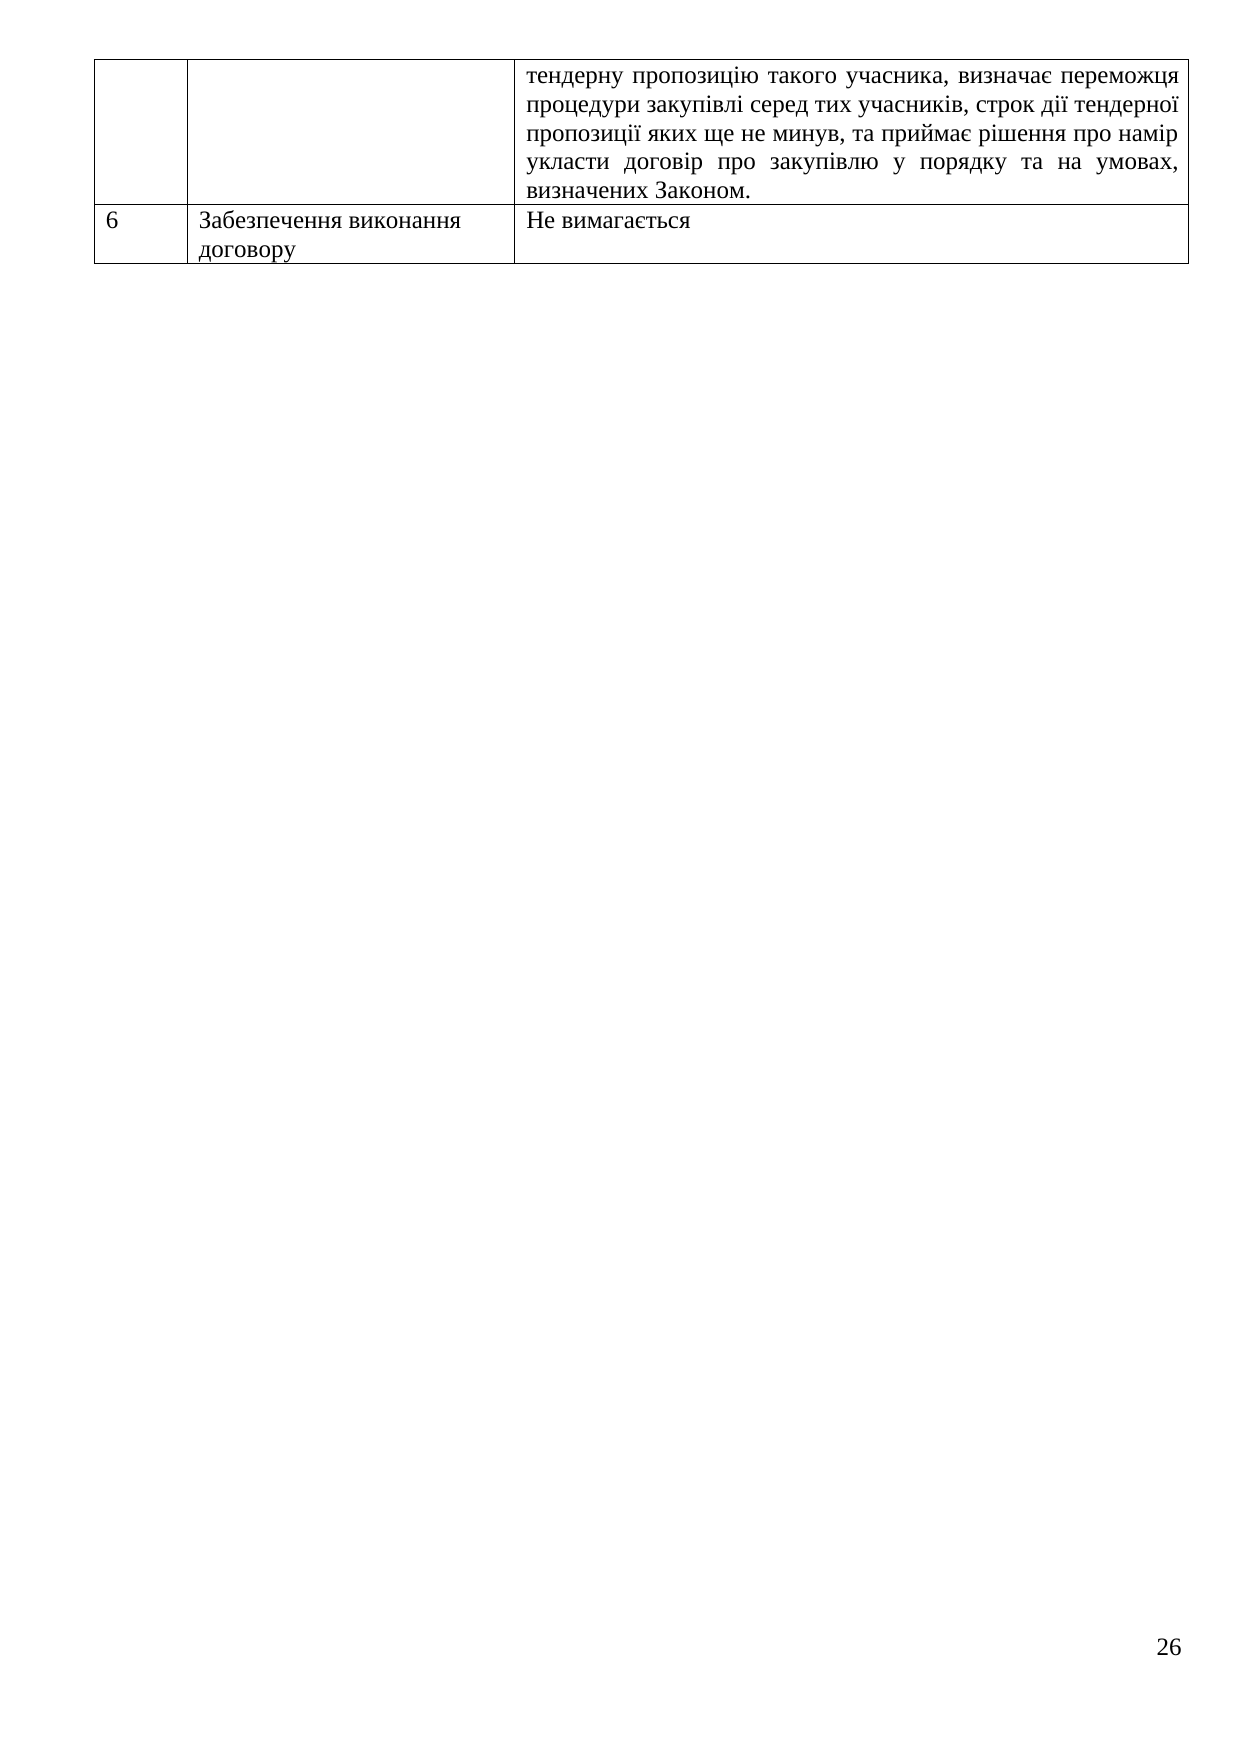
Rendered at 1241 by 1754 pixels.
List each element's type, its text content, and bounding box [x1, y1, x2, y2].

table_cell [515, 60, 1188, 204]
table_cell Не вимагається [515, 205, 1188, 262]
table_cell Забезпечення виконання договору [188, 205, 199, 262]
table_cell 6 [95, 205, 187, 262]
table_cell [188, 60, 514, 204]
table_cell 5 [95, 60, 187, 204]
table_cell Забезпечення виконання договору [296, 205, 514, 262]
━━━
Work order =
Please retype every record exactly, leaving the pictures out.

Result of the task =
Rendered at 1241 by 1754 pixels.
List each element's type, its text content, and bounding box [x1, y1, x2, y2].

table_cell [515, 60, 1188, 204]
table_cell Не вимагається [515, 205, 1188, 262]
table_cell Забезпечення виконання договору [188, 205, 199, 262]
table_cell 6 [95, 205, 187, 262]
table_cell [188, 60, 514, 204]
table_cell 5 [95, 60, 187, 204]
table_cell Забезпечення виконання договору [296, 205, 514, 262]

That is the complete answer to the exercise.